He walked away from me, giving me a good old-fashioned shunning. What worried me most was that if he knew about all my secret adventures, Zoë must have heard, and I knew she’d be pissed I hadn’t told her. During my lunch break I gave her a call. She wasn’t in. I left a message, and over time more messages—all without a response.
That afternoon, the neglect ended. Jeff returned as a sadistic prison guard. He timed my one bathroom break and noticed that some of my accessories, particularly a tiny smiley-face button on my apron, were not part of the official Kinko’s uniform. Next, he rewrote my schedule for the upcoming week, giving me night shifts that he knew would fuck up my life.

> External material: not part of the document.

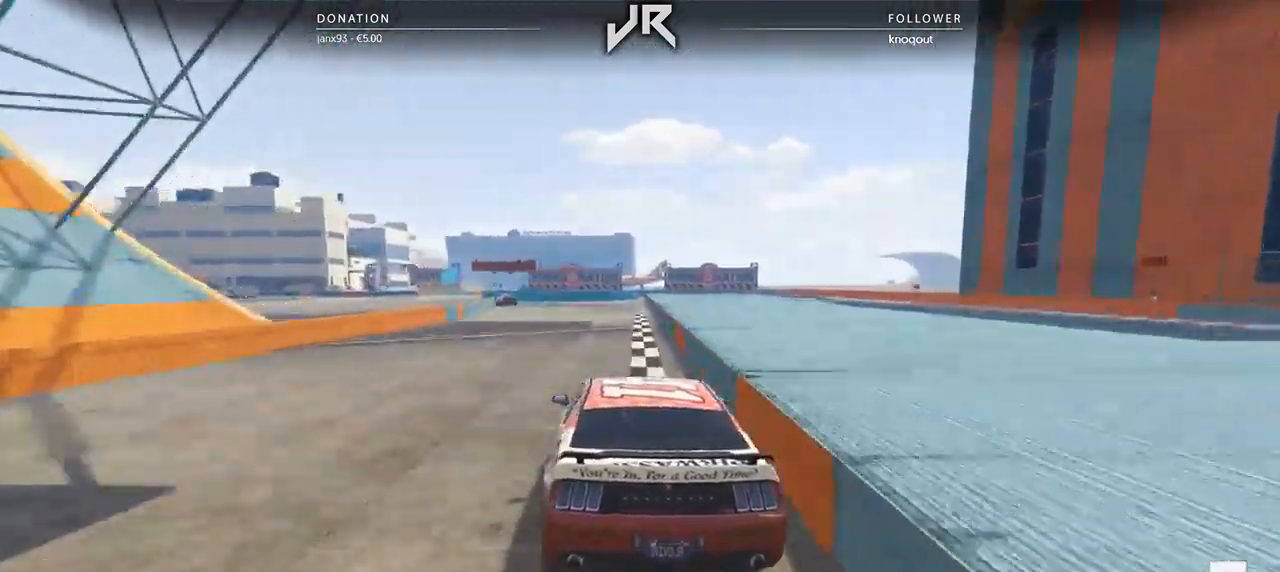
{"buttons": [], "left_stick": "left", "right_stick": "center", "events": [[62, "left_stick", "down-left"], [208, "left_stick", "center"], [458, "left_stick", "left"]]}
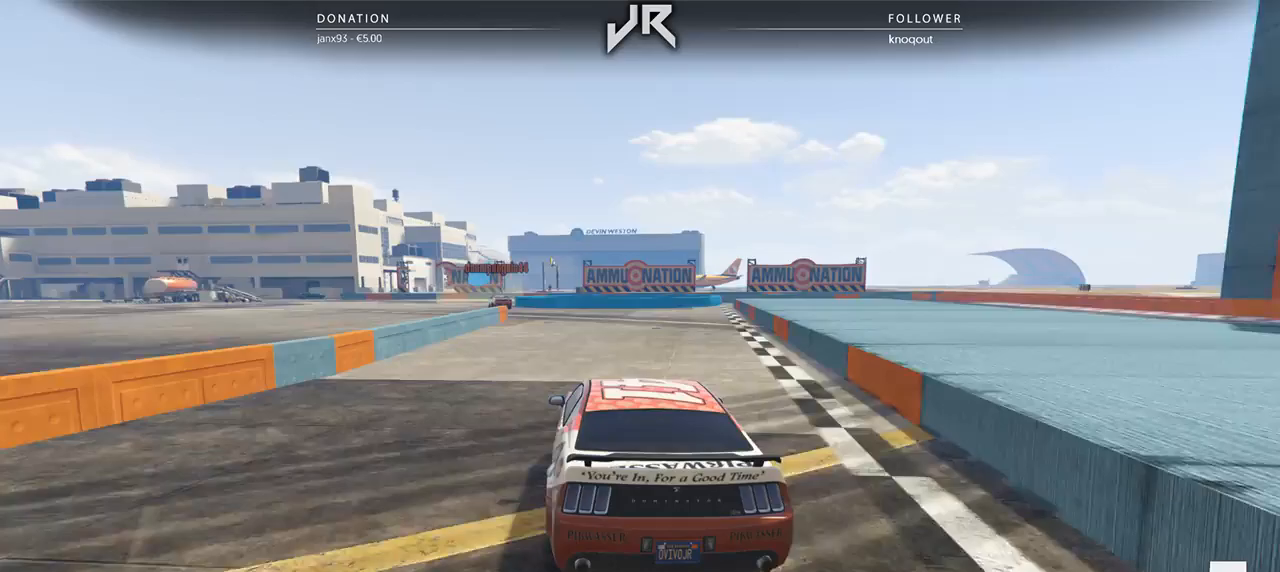
{"buttons": [], "left_stick": "down-left", "right_stick": "center", "events": [[62, "left_stick", "center"], [188, "left_stick", "left"], [292, "left_stick", "center"], [396, "left_stick", "down-left"]]}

I went home and burned a tray of frozen Tater Tots that I was making for dinner. Then I grabbed my pile of filthy clothes, took them to the laundry, and dumped them into a machine. While waiting for the wash, I found a paper and read an article about some guy who spent years working at a Fotomat out on the Island. While developing people’s film, whenever he came across a picture of a nude woman, he would make an extra copy of it for himself. Eventually he discovered an added source of income: he would send his nude snapshots to a skin magazine that paid fifty bucks per photo. When one husband discovered his wife au naturel in a magazine, he called the police. They were able to catch the clerk. I tore the article out of the paper. Even though The Book of Jobs was already under submission, this story would be a perfect addition. I already had the title—“The Fotomat Junkie.”
As I pulled my wet clothes out of the laundry machine, I discovered that I had accidentally destroyed the only cashmere in my wardrobe, a Bendel’s three-quarter-sleeve boatneck sweater that had cost me over three hundred bucks. I glumly waited for the dryer, folded everything else, and brought it home. Then I took Numb out for the first time in eight hours. He whiffed every contour of earth without pissing once, filling me with anxiety that he would pee as soon as I left him alone.
That night at rehearsal, Sue produced a list of all the errors each of us had made during our performance.
“This is all routine,” she scolded. “We all play the same notes and sing the same songs over and over and over!”
To her credit, she first reviewed the few lines she dropped and thoroughly castigated herself in the process. Then she took turns yelling at each of us. When it was my turn, she had me play as she sang one of her Fuck songs.
“Now, why couldn’t you do that last night?” she asked.
“I don’t know, Sue, but I can’t deal with this right now!”
“Oh, you can’t?”
“No, I’m afraid I can’t,” I proclaimed, and tossing the bass in the case and grabbing my jacket, I stormed out into the hallway.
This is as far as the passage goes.